=== Material to process ===
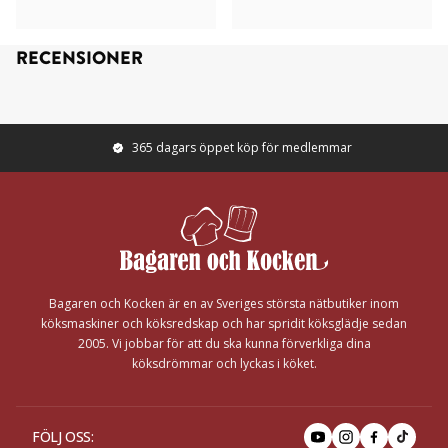
RECENSIONER
365 dagars öppet köp för medlemmar
Footer
Bagaren och Kocken är en av Sveriges största nätbutiker inom
köksmaskiner och köksredskap och har spridit köksglädje sedan
2005. Vi jobbar för att du ska kunna förverkliga dina
köksdrömmar och lyckas i köket.
FÖLJ OSS
:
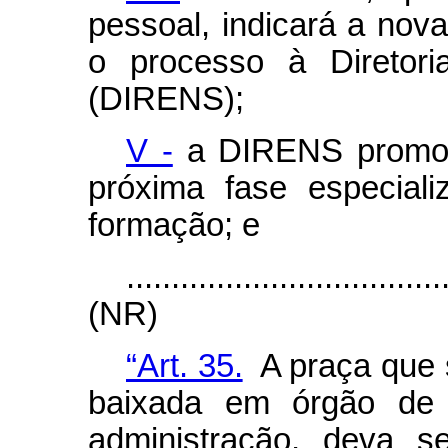
pessoal, indicará a nov
o processo à Diretori
(DIRENS);
V -
a DIRENS promove
próxima fase especial
formação; e
...................................
(NR)
“Art. 35.
A praça que 
baixada em órgão de 
administração, deva s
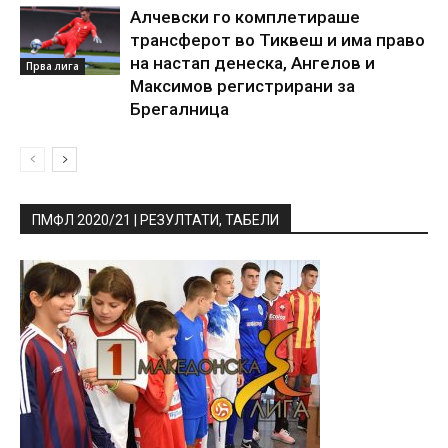
Алчевски го комплетираше
трансферот во Тиквеш и има право
на настап денеска, Ангелов и
Прва лига
Максимов регистрирани за
Брегалница
ПМФЛ 2020/21 | РЕЗУЛТАТИ, ТАБЕЛИ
===
— Task item —
Retype the records above exactly, starting at the line that contains "a DIRENS promove" and going through the last line, and leave out any pictures.

— Result below —
a DIRENS promove
próxima fase especial
formação; e
...................................
(NR)
“Art. 35.
A praça que 
baixada em órgão de 
administração, deva s
Алчевски го комплетираше
трансферот во Тиквеш и има право
на настап денеска, Ангелов и
Прва лига
Максимов регистрирани за
Брегалница
ПМФЛ 2020/21 | РЕЗУЛТАТИ, ТАБЕЛИ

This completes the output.